Sumário: I – O prazo de votação fixado na lei – art.º 211º, n.º 1, ex vi do art.º 17º-F, ambos do CIRE – é um prazo peremptório, só relevando os votos apresentados dentro do mesmo, pois todos os votos são abertos em conjunto pelo administrador judicial provisório e pelo devedor, sendo de seguida elaborado um documento com o resultado da votação.

II - Apurados os votos emitidos está perfeita a deliberação de aprovação do plano, não podendo qualquer credor vir a alterar, sem mais, o seu voto ou a fazê-lo quando não o havia feito, restando-lhe os meios legais de impugnação da deliberação tomada.

III - Uma vez aprovado pelos credores, o plano de insolvência é sujeito a um controlo jurisdicional, necessitando de ser homologado por sentença judicial para que seja plenamente eficaz – art.º 214º a 216º do CIRE. A sentença de homologação apresenta-se, porém, limitada ao controlo da legalidade e não do mérito do conteúdo do plano aprovado pelos credores, o qual é livremente fixado por estes.

IV - A regra constante do artigo 30º, nº 2, da LGT, segundo a qual o crédito tributário é indisponível, só podendo fixar-se condições para a sua redução ou extinção, com respeito pelo princípio da igualdade e da legalidade tributária, passou inequivocamente a valer no âmbito da insolvência.

Decisão Texto Integral: Acordam na 3ª secção cível do Tribunal da Relação de Coimbra

No processo especial de revitalização da Requerente o respectivo plano de revitalização foi, conforme consta da acta de abertura e contagem de 3.5.2013, aprovado por uma percentagem de 87,30%,[1] não tendo, no que a este recurso interessa, exercido o seu sentido de voto os credores Fazenda Nacional e Segurança Social.
Consta daquele Plano, quanto às dívidas à Fazenda Nacional e Segurança Social, representando 1,78% e 4,22%, respectivamente, da totalidade dos créditos reconhecidos, a seguinte forma de liquidação:
I – Fazenda Nacional
- pagamento do capital em 36 prestações nos termos do art.º 36º do CPT.
- vencimento da 1ª prestação no mês seguinte ao terminus do prazo previsto no n.º 5 do art.º 17º-D, do CIRE.
- pagamento de juros e coimas.
- considerando a impossibilidade de apresentação de garantia bancária e/ou hipoteca voluntária por inexistência de condições para a sua apresentação (face à situação da empresa todos os bancos recusam a emissão de garantias bancárias à A… e relativamente à hipoteca voluntária também não é possível dado que as instalações estão em regime de locação financeira), apenas pode ser apresentada como garantia o penhor mercantil de equipamentos.
II – Segurança Social
 - consolidação da dívida de capital à data do despacho de nomeação do administrador judicial provisório.
- perdão de 80% dos juros vencidos.
- garantia – penhor mercantil.
- taxa anual de juros de 4%.
- amortização da totalidade do capital em dívida, acrescido dos juros que resultarem dos valores fixados nos números anteriores, em 150 meses, vencendo-se a primeira prestação no mês seguinte ao da data da notificação do plano prestacional.

→ Dados registados
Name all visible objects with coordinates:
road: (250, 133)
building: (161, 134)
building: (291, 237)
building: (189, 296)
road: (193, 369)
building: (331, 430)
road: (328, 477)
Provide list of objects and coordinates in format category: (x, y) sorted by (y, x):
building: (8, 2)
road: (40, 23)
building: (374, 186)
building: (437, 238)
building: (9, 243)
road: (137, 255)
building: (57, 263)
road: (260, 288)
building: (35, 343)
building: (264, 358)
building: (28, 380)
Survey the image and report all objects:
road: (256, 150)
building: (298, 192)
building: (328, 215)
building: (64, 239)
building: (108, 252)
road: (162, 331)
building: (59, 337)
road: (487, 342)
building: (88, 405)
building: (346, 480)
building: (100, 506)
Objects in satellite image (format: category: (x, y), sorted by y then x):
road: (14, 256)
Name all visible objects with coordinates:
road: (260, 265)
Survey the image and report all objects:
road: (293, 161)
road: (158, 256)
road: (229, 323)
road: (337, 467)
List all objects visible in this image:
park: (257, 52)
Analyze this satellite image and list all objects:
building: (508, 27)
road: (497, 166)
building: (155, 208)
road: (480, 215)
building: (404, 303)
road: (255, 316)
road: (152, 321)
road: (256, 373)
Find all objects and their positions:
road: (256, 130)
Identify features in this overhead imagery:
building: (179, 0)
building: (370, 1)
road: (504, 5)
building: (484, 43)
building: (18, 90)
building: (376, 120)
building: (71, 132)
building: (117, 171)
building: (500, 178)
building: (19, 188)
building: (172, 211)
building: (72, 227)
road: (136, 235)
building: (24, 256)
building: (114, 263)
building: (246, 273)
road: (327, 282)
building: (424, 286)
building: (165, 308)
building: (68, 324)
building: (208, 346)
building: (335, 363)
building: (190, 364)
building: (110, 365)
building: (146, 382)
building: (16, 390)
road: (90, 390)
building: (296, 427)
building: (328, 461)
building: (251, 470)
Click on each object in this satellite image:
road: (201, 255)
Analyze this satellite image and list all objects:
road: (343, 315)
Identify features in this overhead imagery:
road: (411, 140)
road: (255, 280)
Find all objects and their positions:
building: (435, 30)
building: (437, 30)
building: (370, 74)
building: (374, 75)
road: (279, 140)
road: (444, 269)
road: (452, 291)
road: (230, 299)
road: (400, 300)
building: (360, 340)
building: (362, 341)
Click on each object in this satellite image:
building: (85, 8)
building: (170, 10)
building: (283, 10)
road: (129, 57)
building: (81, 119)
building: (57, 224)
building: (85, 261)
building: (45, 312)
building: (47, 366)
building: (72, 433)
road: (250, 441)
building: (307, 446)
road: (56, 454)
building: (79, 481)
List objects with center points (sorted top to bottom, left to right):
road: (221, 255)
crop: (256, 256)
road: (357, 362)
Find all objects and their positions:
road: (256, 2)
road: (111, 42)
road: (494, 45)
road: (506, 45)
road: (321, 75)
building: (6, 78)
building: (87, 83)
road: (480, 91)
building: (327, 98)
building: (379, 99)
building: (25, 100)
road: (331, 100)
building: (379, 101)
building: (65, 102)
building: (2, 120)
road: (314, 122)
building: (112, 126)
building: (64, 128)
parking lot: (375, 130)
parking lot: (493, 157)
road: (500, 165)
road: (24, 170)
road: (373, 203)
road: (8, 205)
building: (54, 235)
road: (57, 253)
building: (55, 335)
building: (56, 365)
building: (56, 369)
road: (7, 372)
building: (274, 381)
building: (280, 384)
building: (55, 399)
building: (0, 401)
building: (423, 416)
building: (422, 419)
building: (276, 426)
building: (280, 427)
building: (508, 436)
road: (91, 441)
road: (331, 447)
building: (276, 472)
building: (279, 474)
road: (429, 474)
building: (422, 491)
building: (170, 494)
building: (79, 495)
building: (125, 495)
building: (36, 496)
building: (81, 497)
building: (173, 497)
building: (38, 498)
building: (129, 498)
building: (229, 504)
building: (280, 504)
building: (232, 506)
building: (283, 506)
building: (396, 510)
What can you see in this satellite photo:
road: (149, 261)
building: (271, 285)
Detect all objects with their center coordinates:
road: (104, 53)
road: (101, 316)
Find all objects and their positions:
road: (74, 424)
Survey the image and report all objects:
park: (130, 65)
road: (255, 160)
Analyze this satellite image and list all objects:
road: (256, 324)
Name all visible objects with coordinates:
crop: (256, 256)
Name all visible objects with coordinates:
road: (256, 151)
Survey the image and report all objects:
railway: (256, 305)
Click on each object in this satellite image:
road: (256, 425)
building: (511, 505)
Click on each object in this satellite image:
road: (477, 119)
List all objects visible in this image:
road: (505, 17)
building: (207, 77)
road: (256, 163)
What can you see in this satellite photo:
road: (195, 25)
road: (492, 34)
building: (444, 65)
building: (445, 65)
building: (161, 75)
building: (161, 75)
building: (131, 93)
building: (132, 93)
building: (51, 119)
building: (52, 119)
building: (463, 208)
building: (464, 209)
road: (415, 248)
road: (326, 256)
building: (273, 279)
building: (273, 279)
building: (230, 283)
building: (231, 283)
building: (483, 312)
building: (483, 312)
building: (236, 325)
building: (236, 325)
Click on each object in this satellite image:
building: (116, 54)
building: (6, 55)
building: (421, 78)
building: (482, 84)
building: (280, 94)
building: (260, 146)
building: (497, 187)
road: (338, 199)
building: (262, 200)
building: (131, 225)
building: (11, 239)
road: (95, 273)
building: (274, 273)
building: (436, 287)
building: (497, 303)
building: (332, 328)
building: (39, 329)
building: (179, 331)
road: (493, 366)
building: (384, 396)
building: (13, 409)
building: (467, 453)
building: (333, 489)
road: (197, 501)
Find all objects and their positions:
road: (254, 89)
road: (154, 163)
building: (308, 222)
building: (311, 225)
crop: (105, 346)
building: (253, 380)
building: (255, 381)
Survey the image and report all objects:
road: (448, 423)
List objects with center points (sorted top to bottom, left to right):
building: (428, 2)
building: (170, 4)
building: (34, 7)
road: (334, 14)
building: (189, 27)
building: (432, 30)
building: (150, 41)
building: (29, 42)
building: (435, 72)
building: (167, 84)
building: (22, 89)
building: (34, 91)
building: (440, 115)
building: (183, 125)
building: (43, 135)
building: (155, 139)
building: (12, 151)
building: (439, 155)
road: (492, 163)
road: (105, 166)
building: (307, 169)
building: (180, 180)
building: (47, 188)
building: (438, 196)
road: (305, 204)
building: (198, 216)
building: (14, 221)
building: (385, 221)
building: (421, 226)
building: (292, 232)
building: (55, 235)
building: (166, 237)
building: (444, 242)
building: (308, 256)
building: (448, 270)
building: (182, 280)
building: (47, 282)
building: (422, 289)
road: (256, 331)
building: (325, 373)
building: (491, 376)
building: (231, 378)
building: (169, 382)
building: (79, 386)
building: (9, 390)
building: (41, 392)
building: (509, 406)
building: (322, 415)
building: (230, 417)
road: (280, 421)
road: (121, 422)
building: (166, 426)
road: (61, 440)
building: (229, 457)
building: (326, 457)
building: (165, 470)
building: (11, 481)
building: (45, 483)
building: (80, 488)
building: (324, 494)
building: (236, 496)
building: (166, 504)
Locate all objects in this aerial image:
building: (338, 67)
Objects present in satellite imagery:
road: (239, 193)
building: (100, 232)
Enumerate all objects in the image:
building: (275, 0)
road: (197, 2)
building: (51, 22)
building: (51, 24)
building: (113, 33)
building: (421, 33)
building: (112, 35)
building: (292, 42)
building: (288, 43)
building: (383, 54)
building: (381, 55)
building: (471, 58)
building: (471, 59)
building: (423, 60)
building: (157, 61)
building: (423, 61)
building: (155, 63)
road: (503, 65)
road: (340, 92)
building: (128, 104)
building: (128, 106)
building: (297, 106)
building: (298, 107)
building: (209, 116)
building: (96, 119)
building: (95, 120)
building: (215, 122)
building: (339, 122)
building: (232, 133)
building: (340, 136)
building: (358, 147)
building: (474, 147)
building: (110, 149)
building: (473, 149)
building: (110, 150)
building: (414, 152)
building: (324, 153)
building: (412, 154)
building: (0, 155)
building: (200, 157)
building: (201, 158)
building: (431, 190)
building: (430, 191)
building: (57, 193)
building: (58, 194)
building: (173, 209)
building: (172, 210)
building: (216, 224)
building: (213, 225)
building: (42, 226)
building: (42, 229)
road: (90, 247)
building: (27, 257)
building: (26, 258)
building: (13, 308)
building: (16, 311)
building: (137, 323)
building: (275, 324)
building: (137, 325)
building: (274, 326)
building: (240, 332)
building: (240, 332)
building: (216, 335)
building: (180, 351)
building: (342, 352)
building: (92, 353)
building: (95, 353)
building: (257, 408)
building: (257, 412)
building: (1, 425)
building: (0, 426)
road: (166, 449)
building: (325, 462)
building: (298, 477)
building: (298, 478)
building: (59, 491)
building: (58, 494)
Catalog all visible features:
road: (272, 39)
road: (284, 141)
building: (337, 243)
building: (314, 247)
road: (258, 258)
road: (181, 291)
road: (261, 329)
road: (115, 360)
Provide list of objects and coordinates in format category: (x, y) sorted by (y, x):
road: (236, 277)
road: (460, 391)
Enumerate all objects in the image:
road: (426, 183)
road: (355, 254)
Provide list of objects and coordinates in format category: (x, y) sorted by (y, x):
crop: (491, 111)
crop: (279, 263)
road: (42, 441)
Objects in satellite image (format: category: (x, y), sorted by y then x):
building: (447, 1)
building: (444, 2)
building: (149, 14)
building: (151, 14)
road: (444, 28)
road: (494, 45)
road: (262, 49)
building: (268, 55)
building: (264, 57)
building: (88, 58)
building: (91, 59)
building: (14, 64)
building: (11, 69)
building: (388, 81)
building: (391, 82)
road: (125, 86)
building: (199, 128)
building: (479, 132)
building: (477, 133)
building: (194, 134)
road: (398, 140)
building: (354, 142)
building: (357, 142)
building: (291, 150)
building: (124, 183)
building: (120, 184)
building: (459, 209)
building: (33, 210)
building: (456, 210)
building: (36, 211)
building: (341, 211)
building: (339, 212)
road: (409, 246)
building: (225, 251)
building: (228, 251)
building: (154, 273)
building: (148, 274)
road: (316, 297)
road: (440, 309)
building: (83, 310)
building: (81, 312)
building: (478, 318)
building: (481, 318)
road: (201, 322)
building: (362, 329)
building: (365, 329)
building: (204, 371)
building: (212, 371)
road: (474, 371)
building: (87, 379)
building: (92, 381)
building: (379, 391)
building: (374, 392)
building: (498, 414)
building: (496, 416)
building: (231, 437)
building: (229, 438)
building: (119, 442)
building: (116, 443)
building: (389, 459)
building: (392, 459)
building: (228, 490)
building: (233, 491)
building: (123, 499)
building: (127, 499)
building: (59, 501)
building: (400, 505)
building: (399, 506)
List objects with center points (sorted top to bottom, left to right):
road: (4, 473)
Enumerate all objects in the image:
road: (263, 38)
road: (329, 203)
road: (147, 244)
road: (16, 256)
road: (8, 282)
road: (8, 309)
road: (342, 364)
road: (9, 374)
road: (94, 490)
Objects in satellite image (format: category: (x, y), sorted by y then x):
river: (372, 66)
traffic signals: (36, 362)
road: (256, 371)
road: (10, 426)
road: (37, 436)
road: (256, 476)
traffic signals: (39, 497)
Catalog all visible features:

→ Objetivo indicado 1
Reescreva o trecho do acórdão de "II - Apurados" a "da deliberação tomada.", substituindo "deliberação" por "decisão".
→ Objetivo indicado 2
Segundo o acórdão, com que percentagem foi aprovado o plano de revitalização da Requerente?
→ Objetivo indicado 3
Prossiga o texto do acórdão sobre o processo especial de revitalização a partir do ponto em que termina.

→ Resposta à tarefa 1
II - Apurados os votos emitidos está perfeita a decisão de aprovação do plano, não podendo qualquer credor vir a alterar, sem mais, o seu voto ou a fazê-lo quando não o havia feito, restando-lhe os meios legais de impugnação da decisão tomada.

→ Resposta à tarefa 2
Com uma percentagem de 87,30%.

→ Resposta à tarefa 3
- fixação de prestações progressivas de acordo com o seguinte quadro:
Da 1ª à 6ª – 25% VP
Da 7ª à 12ª – 50% VP
Da 13ª à 24ª – 75% VP
A partir da 25ª – 100% VPR
Em que VP = valor da dívida/ n.º de meses autorizado
VPR = (valor em dívida – valor pago em progressividade) / n.º de meses remanescentes (sem progressividade).
Já depois do prazo fixado para a votação a Fazenda Nacional apresentou voto contra a aprovação do Plano.
A devedora opôs-se à consideração desse voto por extemporaneidade.
Veio a ser proferida decisão que, após considerações várias, julgou que, tendo a observância das normas que impedem a disponibilidade dos créditos de ser judicialmente fiscalizada, quer o credor público se tenha manifestado ou não, é irrelevante a alegada intempestividade do seu voto.
Posteriormente veio, quanto ao plano de recuperação, a ser proferida a seguinte decisão:
Termos estes em que, sem mais considerações, ao abrigo do disposto no artigo 17.º-F, n.º 5 e 6 do CIRE, se homologa, por sentença, o plano de recuperação conducente à revitalização da devedora A…, Lda., com exceção daquilo que se reporta aos créditos da Fazenda Nacional e da Segurança Social sobre tal entidade, relativamente aos quais o sobredito Plano é juridicamente ineficaz.
Inconformada com a decisão a Requerente interpôs recurso, formulando as seguintes conclusões:
...
O Instituto da Segurança Social, I. P. – Centro Distrital de Santarém, apresentou resposta, pugnando pela improcedência do recurso.
1. Do objecto do recurso
Encontrando-se o objecto do recurso delimitado pelas alegações da Recorrente, cumpre apreciar as seguintes questões:
a) O voto contrário à aprovação do plano de revitalização apresentado pelo Ministério Público, em representação da Fazenda Nacional, foi extemporâneo e, por isso, não deve ser considerado?
b) Não tendo a Fazenda Nacional e o Instituto da Segurança Social votado contra a aprovação do plano, não podia a sentença declarar a sua ineficácia quanto aos créditos destas entidades?
c) Mesmo a considerar-se que o plano aprovado comporta uma violação de normas imperativas, essa violação deve considerar-se negligenciável, não impedindo a homologação do mesmo?
2. Dos factos
Com interesse para a decisão deste recurso importa considerar a verificação dos factos acima descritos no relatório.
3. O direito aplicável
3.1. Do voto da Fazenda Nacional
A Requerente neste recurso começa por pretender que o voto da Fazenda Nacional deve ser considerado, por extemporâneo, como não emitido.
Conforme decorre dos autos o prazo para os credores votarem o plano de recuperação terminou em Maio de 2013, verificando-se, conforme consta do mapa anexo à acta de abertura e contagem de votos – pág. 203 e segs. – que a Fazenda Nacional e a Segurança Social não participaram nessa votação.
Em 17 de Julho de 2013 o Administrador Judicial Provisório dirigiu ao processo um requerimento no qual consta que a Fazenda Nacional, após o decurso do prazo de votação fez, chegar o seu voto, sendo o mesmo contra a aprovação do plano de recuperação.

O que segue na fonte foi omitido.